Various points in Max Payne stand out favorably in my memory. The camera lingering on the mouth of a soldier, which turns upward into a disturbingly gleeful smile as he describes the wonder drug that has made him a perfect killing machine. Police cruisers rolling through unplowed snow in the dead of the winter night. A femme fatale slipping out of her clothes in an attempt to evade a question she doesn't want to answer. What I wonder is, how did these moments come from the same filmmaker who gave us this disjointed, insulting climax? Max Payne feels like it was once a fine film, but was the victim of a profit driven editor and a set of unfortunately low expectations.

Tuesday, October 7, 2008

The Last Kiss

2/4 stars

This is the second film I've seen starring Zach Braff, and surprisingly is far inferior to his earlier work, 2004's Garden State. In that movie, Braff was writer, director and lead, and the result was a middling and formulaic "indie" genre film that seemed to confirm his status as a novice. I would have thought that a different director and a script by eminent writer Paul Haggis would be an improvement. Unfortunately for Braff fans and non-fans alike, this is not the case.

Like Garden State, this is an attempt at an introspective film that comes off as melodramatic due to a lack of veracity. Braff plays Michael, who is in a happy relationship but is bombarded (along with the audience) by images of couples who are unhappy more due to incivility than misunderstanding (as if happy couples ought to be worried by this). When he meets Kim (Rachel Bilson) the two of them have an affair seemingly because he is too passive to avoid it. The film attempts to remind us of the idea that new romances always seem more appealing than familiar ones at first, but is far too heavy-handed in doing so: the interior of each established relationship we see is hellish, whereas the escape represented by Kim crosses the line from idealistic into adolescent fantasy.
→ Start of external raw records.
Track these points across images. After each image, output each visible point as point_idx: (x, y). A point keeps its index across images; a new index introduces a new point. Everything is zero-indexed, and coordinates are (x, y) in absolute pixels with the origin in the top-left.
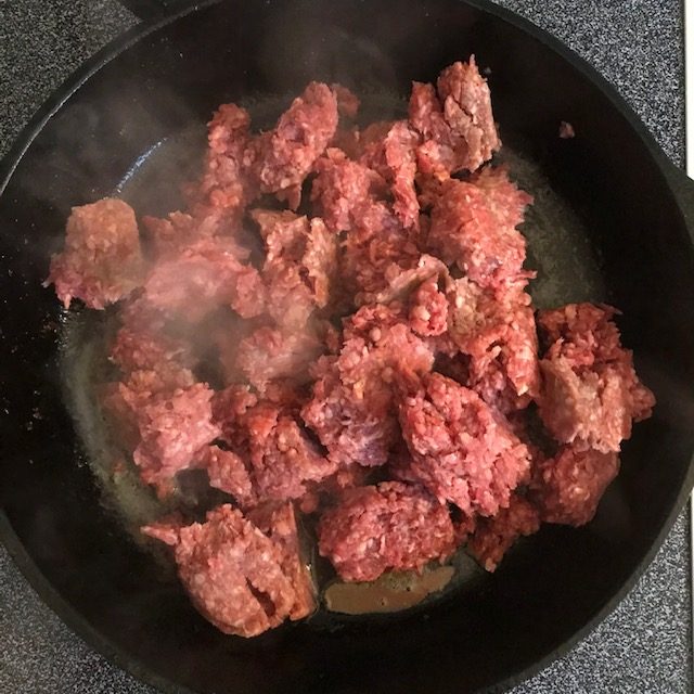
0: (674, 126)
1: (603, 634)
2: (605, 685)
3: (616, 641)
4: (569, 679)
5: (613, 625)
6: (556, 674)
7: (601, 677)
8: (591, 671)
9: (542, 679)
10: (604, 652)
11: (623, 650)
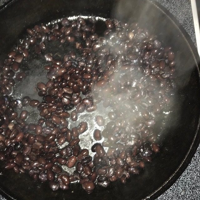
0: (190, 18)
1: (188, 173)
2: (190, 189)
3: (192, 175)
4: (179, 189)
5: (191, 170)
6: (175, 188)
7: (189, 187)
8: (185, 186)
9: (170, 190)
10: (189, 179)
11: (194, 178)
The power of the film is in the sexual release that her character represents, but the film confuses it for an emotional one. I'm as big a fan of graphic sex and foul language as anyone, but I've never seen a film where they seem more obligatory than in The Last Kiss.
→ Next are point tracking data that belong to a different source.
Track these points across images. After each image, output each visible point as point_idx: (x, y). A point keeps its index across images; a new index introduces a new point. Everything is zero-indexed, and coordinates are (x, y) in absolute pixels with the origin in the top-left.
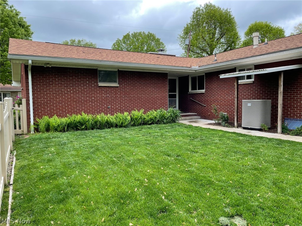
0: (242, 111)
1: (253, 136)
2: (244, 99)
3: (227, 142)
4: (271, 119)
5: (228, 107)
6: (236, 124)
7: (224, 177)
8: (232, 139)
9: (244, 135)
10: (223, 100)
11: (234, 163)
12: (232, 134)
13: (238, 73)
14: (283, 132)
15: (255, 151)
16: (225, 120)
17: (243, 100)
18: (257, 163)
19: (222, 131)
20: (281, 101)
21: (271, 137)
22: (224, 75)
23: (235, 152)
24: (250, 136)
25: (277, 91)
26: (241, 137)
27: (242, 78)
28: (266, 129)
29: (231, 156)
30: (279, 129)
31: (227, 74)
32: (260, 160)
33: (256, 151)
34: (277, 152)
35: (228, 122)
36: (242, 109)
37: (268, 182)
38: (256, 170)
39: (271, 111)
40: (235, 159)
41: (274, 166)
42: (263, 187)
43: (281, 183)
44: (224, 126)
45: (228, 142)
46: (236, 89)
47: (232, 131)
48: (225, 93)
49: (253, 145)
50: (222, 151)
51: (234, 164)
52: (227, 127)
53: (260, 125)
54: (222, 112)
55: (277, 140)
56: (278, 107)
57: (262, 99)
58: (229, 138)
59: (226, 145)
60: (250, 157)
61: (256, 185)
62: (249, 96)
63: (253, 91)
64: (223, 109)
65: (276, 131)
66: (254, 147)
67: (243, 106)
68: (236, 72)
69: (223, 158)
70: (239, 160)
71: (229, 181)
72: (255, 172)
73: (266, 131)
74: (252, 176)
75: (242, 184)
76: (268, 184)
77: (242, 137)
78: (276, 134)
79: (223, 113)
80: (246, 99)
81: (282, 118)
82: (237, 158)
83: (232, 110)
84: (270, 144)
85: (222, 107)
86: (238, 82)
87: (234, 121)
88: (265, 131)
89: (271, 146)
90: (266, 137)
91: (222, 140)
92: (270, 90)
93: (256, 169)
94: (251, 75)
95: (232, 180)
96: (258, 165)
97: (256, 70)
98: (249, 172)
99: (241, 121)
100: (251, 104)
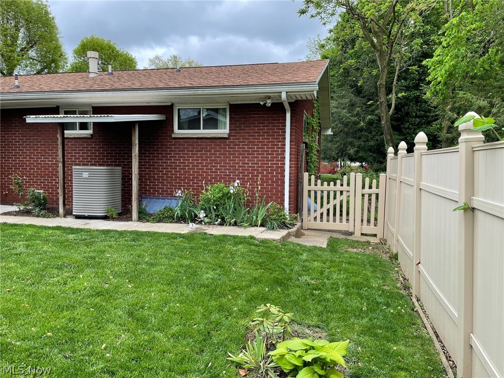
0: (74, 187)
1: (93, 231)
2: (76, 165)
3: (43, 247)
4: (122, 198)
5: (46, 180)
6: (61, 210)
7: (35, 326)
8: (53, 242)
9: (77, 229)
10: (36, 166)
11: (56, 290)
12: (54, 231)
13: (62, 116)
14: (140, 219)
15: (97, 259)
16: (40, 205)
17: (73, 167)
18: (100, 280)
19: (34, 225)
20: (136, 170)
21: (123, 229)
22: (34, 116)
23: (60, 268)
24: (88, 231)
25: (129, 153)
26: (70, 235)
27: (71, 126)
28: (114, 216)
29: (51, 278)
30: (135, 215)
31: (40, 116)
32: (106, 274)
33: (99, 258)
34: (132, 254)
35: (47, 207)
36: (73, 182)
37: (120, 313)
38: (98, 296)
39: (122, 185)
40: (58, 281)
41: (129, 281)
42: (111, 326)
43: (141, 310)
44: (38, 216)
45: (45, 248)
46: (60, 147)
47: (55, 225)
48: (39, 153)
49: (93, 248)
50: (32, 270)
51: (57, 292)
52: (44, 217)
53: (104, 209)
54: (33, 189)
55: (132, 232)
56: (131, 179)
57: (108, 165)
58: (47, 241)
59: (40, 254)
60: (88, 271)
61: (99, 326)
62: (85, 159)
63: (92, 150)
64: (35, 182)
65: (129, 219)
66: (95, 251)
67: (73, 177)
68: (59, 114)
69: (33, 284)
70: (67, 281)
71: (45, 333)
72: (98, 300)
73: (115, 218)
74: (91, 309)
75: (73, 331)
76: (120, 317)
77: (73, 234)
78: (130, 223)
79: (36, 191)
80: (79, 165)
81: (139, 196)
82: (62, 278)
83: (54, 185)
84: (122, 241)
85: (33, 179)
86: (63, 134)
87: (59, 204)
88: (113, 219)
89: (123, 245)
90: (114, 229)
91: (33, 245)
92: (119, 150)
93: (98, 293)
94: (87, 123)
95: (51, 329)
96: (102, 284)
97: (95, 116)
98: (87, 303)
99: (72, 205)
100: (88, 173)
The real shame here is all the wasted talent. Braff and Bilson both have strong TV backgrounds, Tom Wilkinson and Blythe Danner are established veterans, and Casey Affleck has been highly acclaimed for his recent work in The Assassination of Jesse James by the Coward Robert Ford and Gone Baby Gone. Here they all read dialogue that insults them as actors, the worst I've ever seen from Paul Haggis. The soundtrack is good, but seems designed more to impress music geeks than to function as a part of the film (speaking as a music geek, we hate that) and in fact often clashes with the scenes where it is used. There is a shameless scene late in the film where Kim presents a mix cd in an attempt to impress Michael, and in that moment becomes a figure of foolishness and emotional immaturity. Braff designed this soundtrack (as he did the one for Garden State) in an attempt to impress a music savvy audience. What then, are we to think of him?